Anando has had a distinguished career already, despite only being in his 30s.

He has taken the role of Rodolfo in La Boheme with the Belgrade National Opera, the Opera Commedia and Acolian Court Opera.

He has also performed the role of Il Duca in Rigoletto with the Scottish Opera and many other leading roles both in the UK and abroad.

While studying molecular biology at Cambridge, Anando was trained by some of the top voice coaches in the country.

And, since then, he has become affectionately known as the ‘Pavarotti of India’.

A town hall spokesman said: “he is in great demand and we are extremely fortunate in being able to obtain his services for this event for little more than expenses.

“He has agreed to forgo most of his fee for the Mayor’s charities.

“Together with the Uttoxeter Town Band and our local Soprano, Linda Hammond, makes this an event not to be missed.

“Tickets are on sale now at the town hall. Adults get in for £9 and children for £7.”

Raised in Dehli, Anando said he knew from an early age that he was destined for a career in opera.

He was inspired be pieces by Mario Lanza and Al Martino and joined a the Capital City Minstrels choir in 1994, singing spiritual music.

He said: ““Until I was 20, I was mostly interested in jazz and popular music,” says Mukerjee, who is in his early 30s. “Opera was just a side thing.”

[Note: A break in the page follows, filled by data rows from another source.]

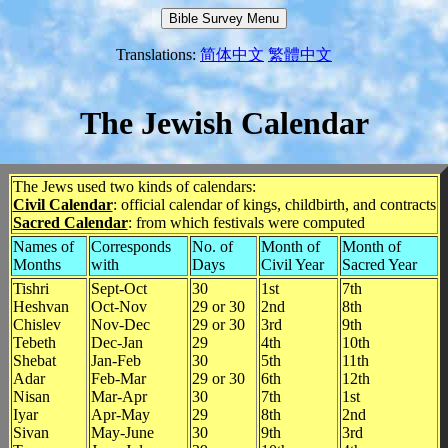
Translations:
简体中文
繁體中文
The Jewish Calendar
The Jews used two kinds of calendars:
Civil Calendar
: official calendar of kings, childbirth, and contracts
Sacred Calendar
: from which festivals were computed
Names of
Corresponds
No. of
Month of
Month of
Months
with
Days
Civil Year
Sacred Year
Tishri
Sept-Oct
30
1st
7th
Heshvan
Oct-Nov
29 or 30
2nd
8th
Chislev
Nov-Dec
29 or 30
3rd
9th
Tebeth
Dec-Jan
29
4th
10th
Shebat
Jan-Feb
30
5th
11th
Adar
Feb-Mar
29 or 30
6th
12th
Nisan
Mar-Apr
30
7th
1st
Iyar
Apr-May
29
8th
2nd
Sivan
May-June
30
9th
3rd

Aged 15, Anando decided to take part in Alliance Francaise’s French Nightingale competition and had to sing a French song to compete.

His then-piano teacher convinced him to go for Flower Song from the opera Carmen.

He said: “She knew I had an operatic voice, but when I said I had never heard the song, she gave me a recording of a tape by Nickolai Gedda.

“Years later, when I trained with him, I got a chance to study the Flower Song. It was wonderful.

“Traditional music of the 1930s, 40s and 50s doesn’t have a market today.

“But opera, being a classical art form, will always find support, particularly from the government. It’s one of the pillars of the Western society.”

Elsewhere, this week, popular music fans can visit the Dog and Partridge, in Marchington, where The Star Botherers are performing on Sunday from 5.30pm.

They will entertain the audience with acoustic tunes and irreverent comedy.